Publishing their findings in Clinical Gastroenterology and Hepatology, researchers constructed a computer model to estimate the impact of a one-time universal hep C screening of U.S. adults, followed by treating all those who test positive. They compared this outcome with the current guidelines that recommend a one-time test for all baby boomers—those born between 1945 and 1965, who make up the bulk of HCV cases. Otherwise, guidelines currently advise testing non–baby boomers based on their hep C risk factors.
Cost-effectiveness analyses such as these look at an outcome known as quality-adjusted life-years (QALY), a measurement of years of life gained adjusted for compromises in quality of life. An intervention can contribute to a gain in QALY both by increasing life expectancy and improving quality of life.
Generally, if an intervention costs less than $50,000 to provide a population with one additional QALY, it is considered cost effective in the United States. Some analyses set this threshold as high as $100,000.

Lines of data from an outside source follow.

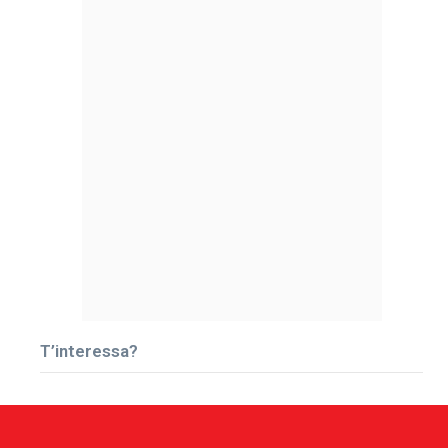
T’interessa?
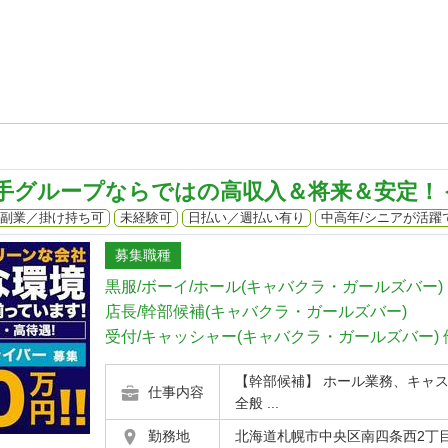
大手グループならではの高収入＆将来＆安定！
副業／掛け持ち可
未経験可
日払い／週払い有り
中高年/シニアが活躍
募集職種
黒服/ボーイ/ホール(キャバクラ・ガールズバー)
店長/幹部候補(キャバクラ・ガールズバー)
受付/キャッシャー(キャバクラ・ガールズバー)
【幹部候補】 ホール業務、キャ
仕事内容
全般 ...
勤務地
北海道札幌市中央区南四条西2丁目ダ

According to the computer model in this study, expanding from the current HCV screening policy to one based on universal screening would cost an additional $11,378 per QALY. Consequently, the researchers concluded that such a shift would be cost effective.
Universal screening rather than birth-cohort-based screening would be cost effective so long as no greater than 0.07 percent of non–baby boomer adults tested positive for HCV antibodies.